Aegis ceased all mortgage origination activity after the close of business on 3 August. The company subsequently sacked 782 of its 1,302 employees four days later.
Several large mortgage originators have failed in recent months, including American Home Mortgage Investment and New Century Financial. Others, including IndyMac Bank FSB, SunTrust Mortgage, National City Mortgage and Wells Fargo Home Mortgage, have cut back or halted subprime lending, according to MortgageDaily.com. According to the US Department of Labor, between October 2006 and June 2007, mortgage-related jobs fell from 507,000 to 458,800.
Aegis is not Cerberus’ only exposure to subprime market problems; in April, the firm agreed to buy Option One, the loss-making home loan unit of US tax firm H&R Block, for $800 million. At the time, some analysts speculated that Cerberus had overpaid significantly.
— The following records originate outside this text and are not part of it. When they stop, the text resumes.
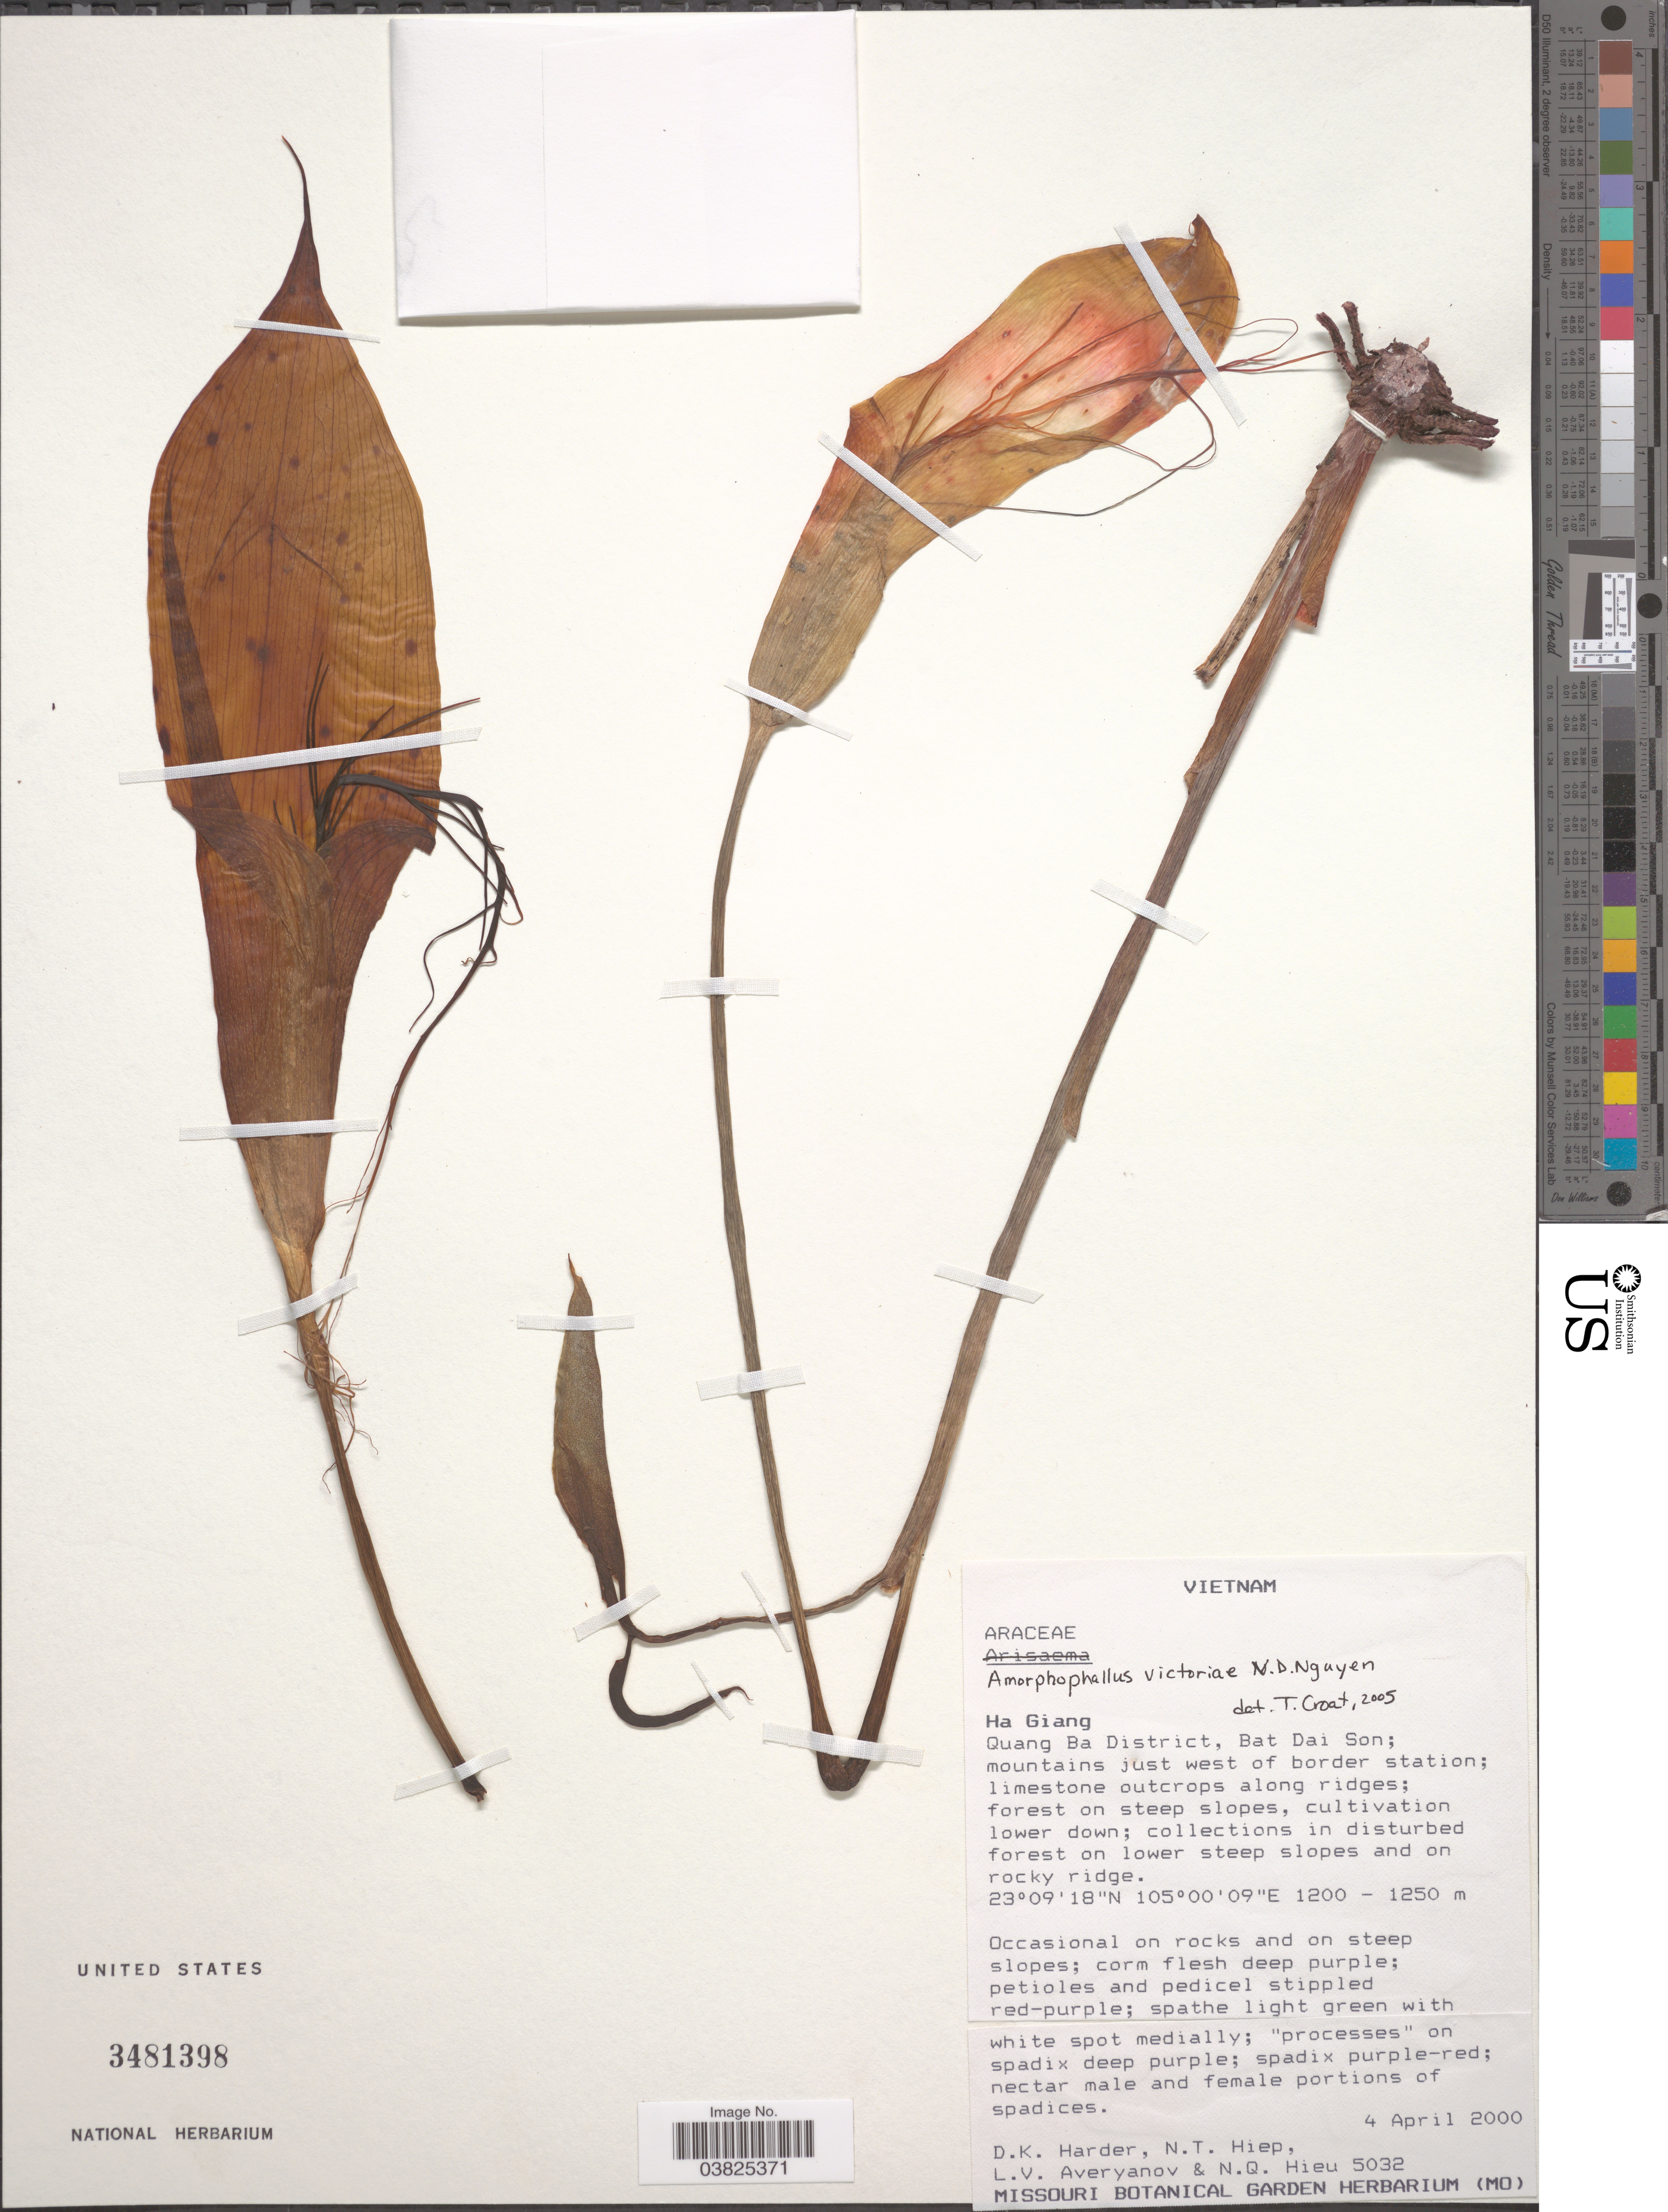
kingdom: Plantae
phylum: Tracheophyta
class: Liliopsida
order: Alismatales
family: Araceae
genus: Amorphophallus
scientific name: Amorphophallus victoriae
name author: V.D. Nguyen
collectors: D. Harder, N. T. Hiep, L. Averyanov & N. Hieu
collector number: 5032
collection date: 2000-04-04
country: Vietnam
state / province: Ha Giang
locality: Quang Ba District, Bat Dai Son; mountains just west of border station.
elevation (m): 1200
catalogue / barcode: US 3481398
Some private equity firms view the mortgage crisis as a distressed investment opportunity. For example, Sun Capital invested $60 million in subprime mortgage originator First NLC Financial Services in July, and said it has confidence that First NLC will emerge from the industry trough.
But others are less keen to add such companies to their portfolios. Texas-based firm Lone Star indicated it may back away from a $400 million, June agreement to acquire subprime loan company Accredited Home Lenders, citing “drastic deterioration in the financial and operational condition of the company”.